We wake implausibly early bearing the scars of jetlag and wine flu but the Ace comes to our rescue in the form of a thoughtfully provided pack of helpineedhelp.com aspirin (each quirky white pill stamped with ‘Help!’). I throw open the window to peer at 29th at Broadway then we head down for our croissant breakfast with Tiffany (it turns out that that’s the receptionist’s name – too perfect.) Outside it’s smack-in-the-face, summer-in-the-city humid. There’s a subway on 28th that’ll take us down to Soho or up to Central Park, but we opt to stroll with iced lemonade. There’s so much to see and do. We wander the High Line, the recently opened park built into the old elevated railroad high above Chelsea, hit the Soho sales, and check out the New Museum at Bowery. And the restaurants!
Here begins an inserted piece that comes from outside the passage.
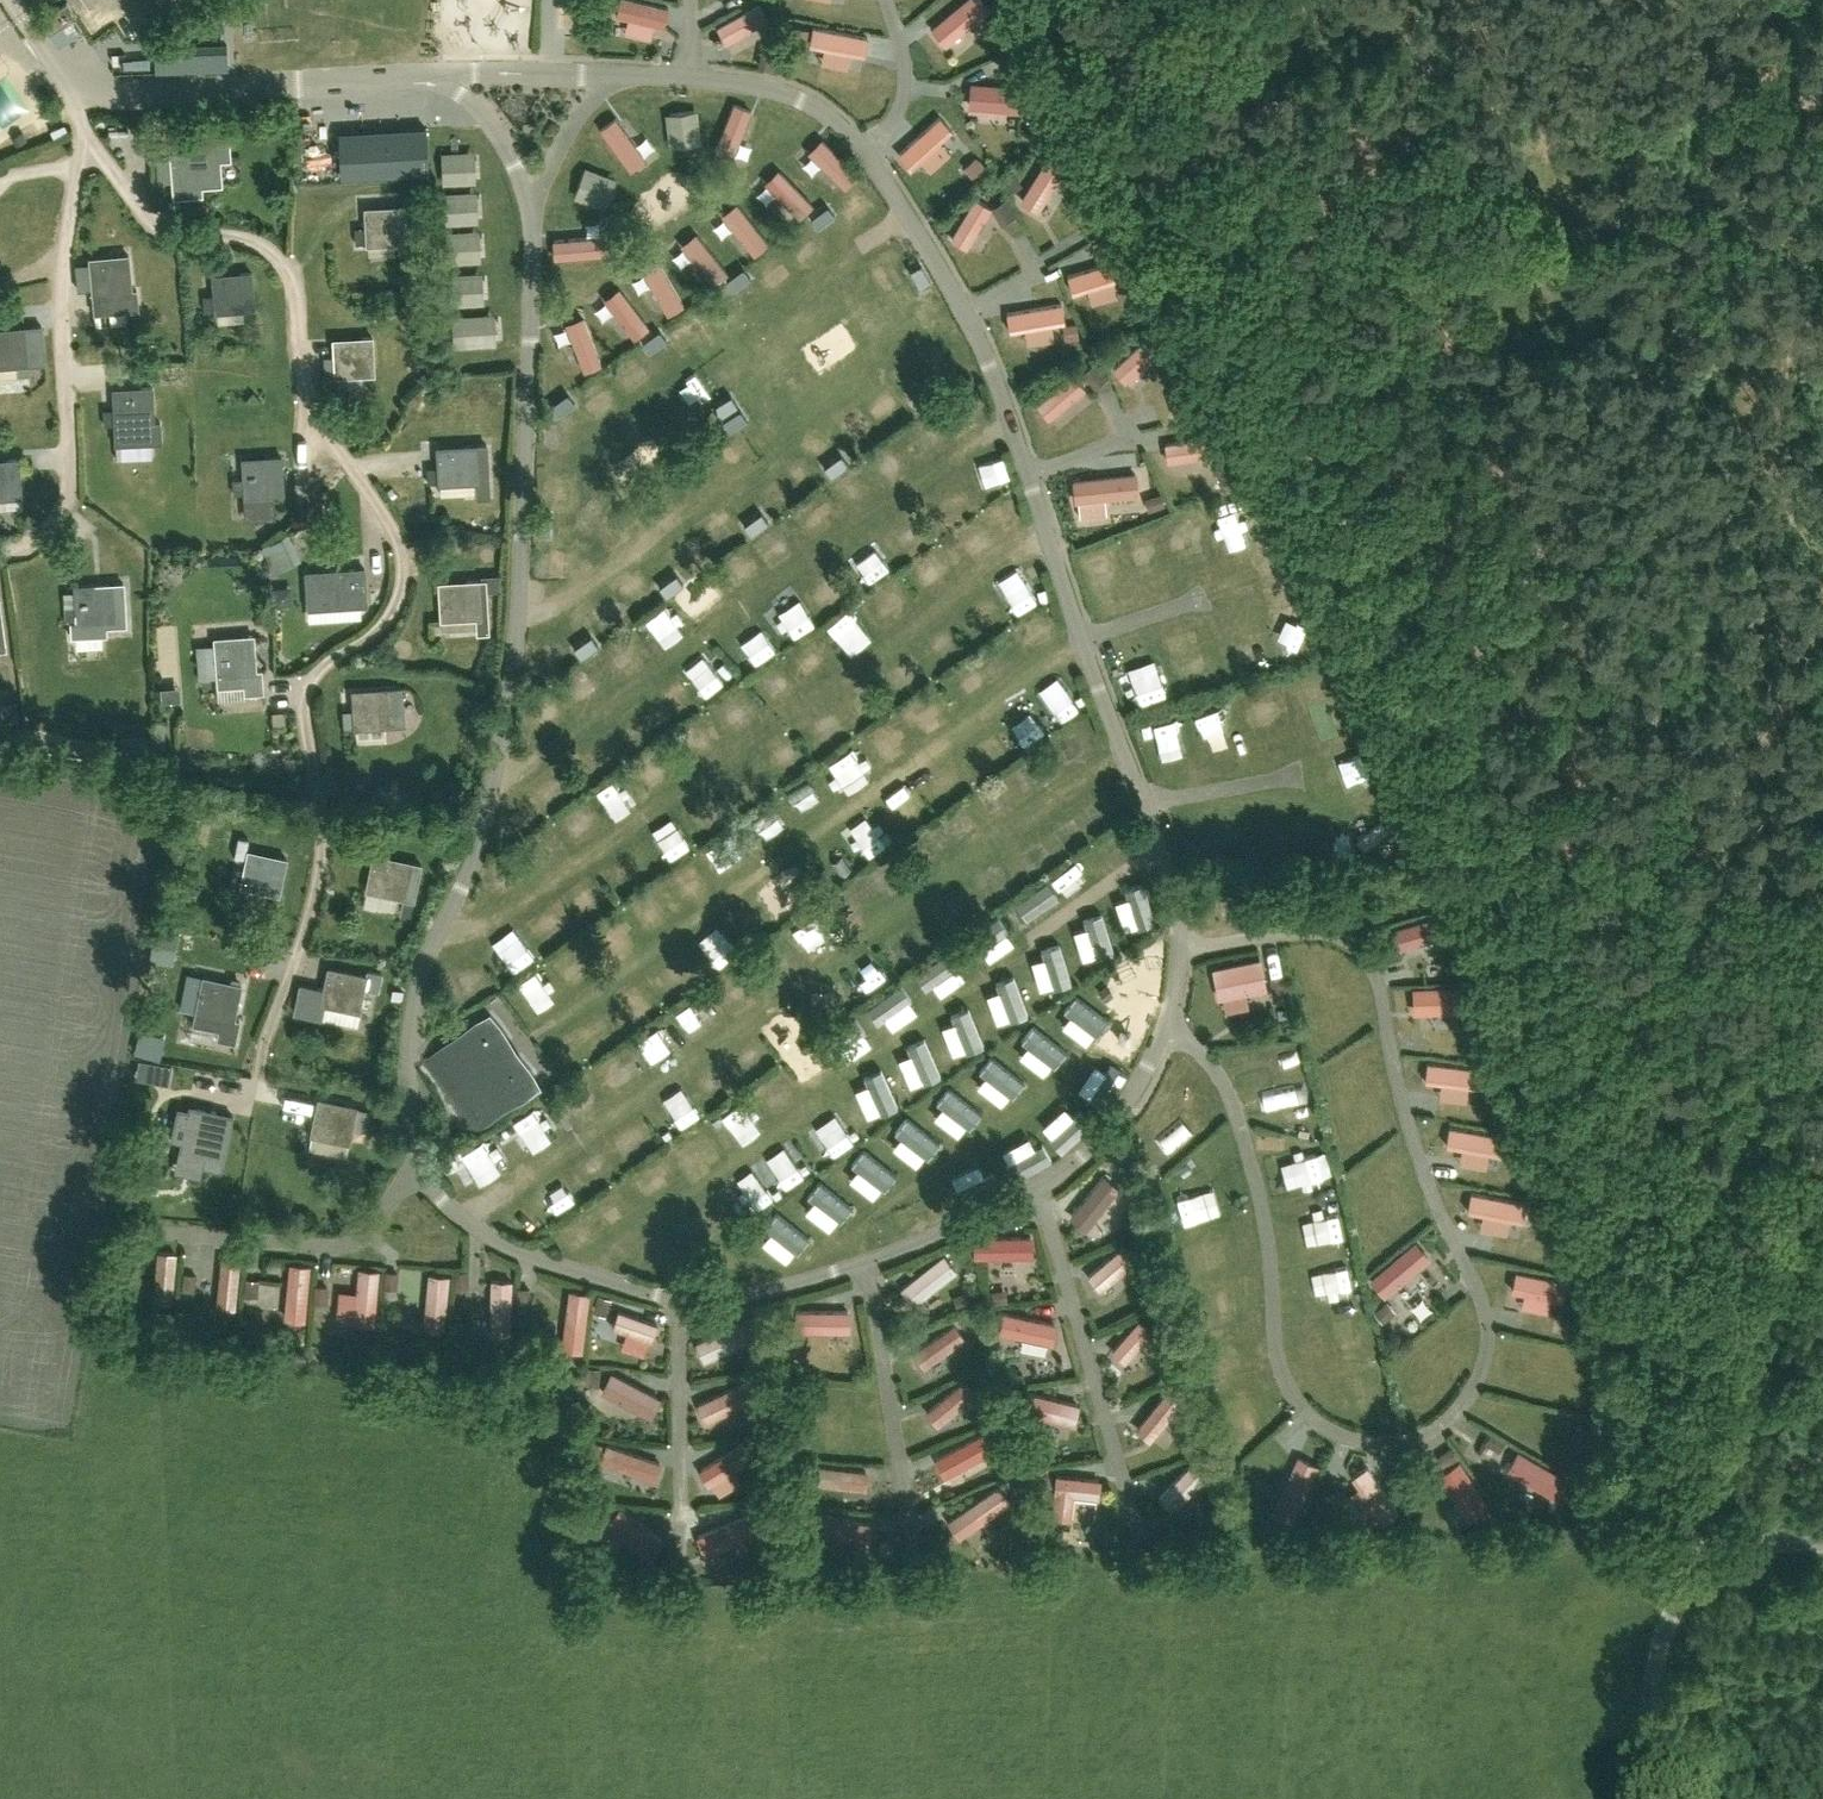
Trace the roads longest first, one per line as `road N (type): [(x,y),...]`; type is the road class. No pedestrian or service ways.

We queue with half the city for addictive steamed pork buns at restaurant-of-the-moment, Momofuku, we hit Co for slices of peerless pizza pie.
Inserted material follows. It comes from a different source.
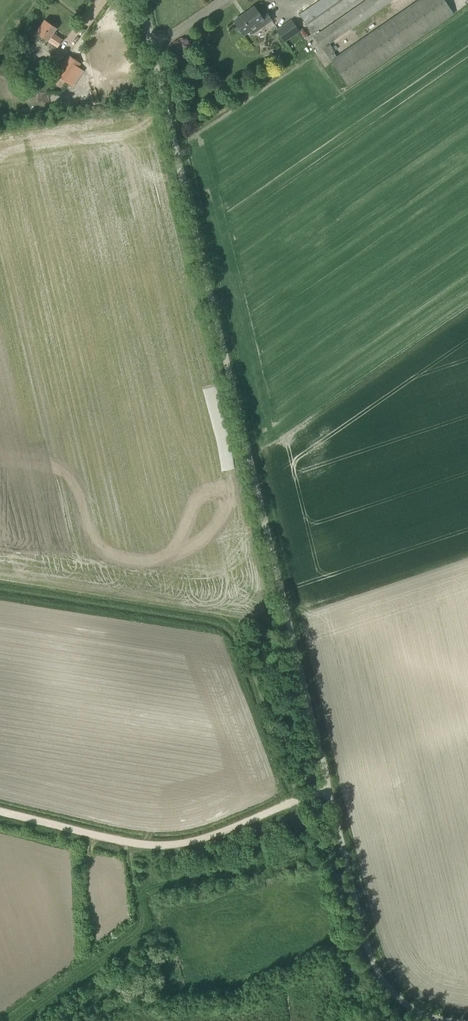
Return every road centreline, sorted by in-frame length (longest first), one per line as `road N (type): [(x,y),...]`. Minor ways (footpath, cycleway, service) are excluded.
road 1 (unclassified): [(140,0),(375,969),(403,1003),(467,1020)]
road 2 (track): [(0,583),(236,626),(298,802)]
road 3 (track): [(328,790),(175,846),(127,844),(0,812)]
Later, it's time to play Spot-the-Celebrity: we glimpse Barbra Streisand on Fifth Avenue then share a lift with Madame Bonkers herself, Heather Mills (and resist the urge to mention rat's milk which she once suggested would help save the planet - yes, really, Google it). And later still, we hit the bar at 230 Fifth. It’s on the 21st-floor, a short skip from the Ace, and offers 360-degree views of Manhattan – great for Kodak views of the Empire State Building but oddly soulless, so we debunk to the rooftop pool bar at Soho House. Here we gawp, glass in hand, at eye-popping electric storms exploding overhead. And suddenly, tragically, in a flash of lightning, our jaunt comes to an end. At daybreak when we check out, the hotel plays its final ace card, discretely slipping the bill under our door with a handwritten note hoping to see us again. It drives home just how personable and professional the place is. Nevermind ‘up and coming’, we decide in the cab back to JFK, NoMad’s Ace Hotel has well and truly arrived.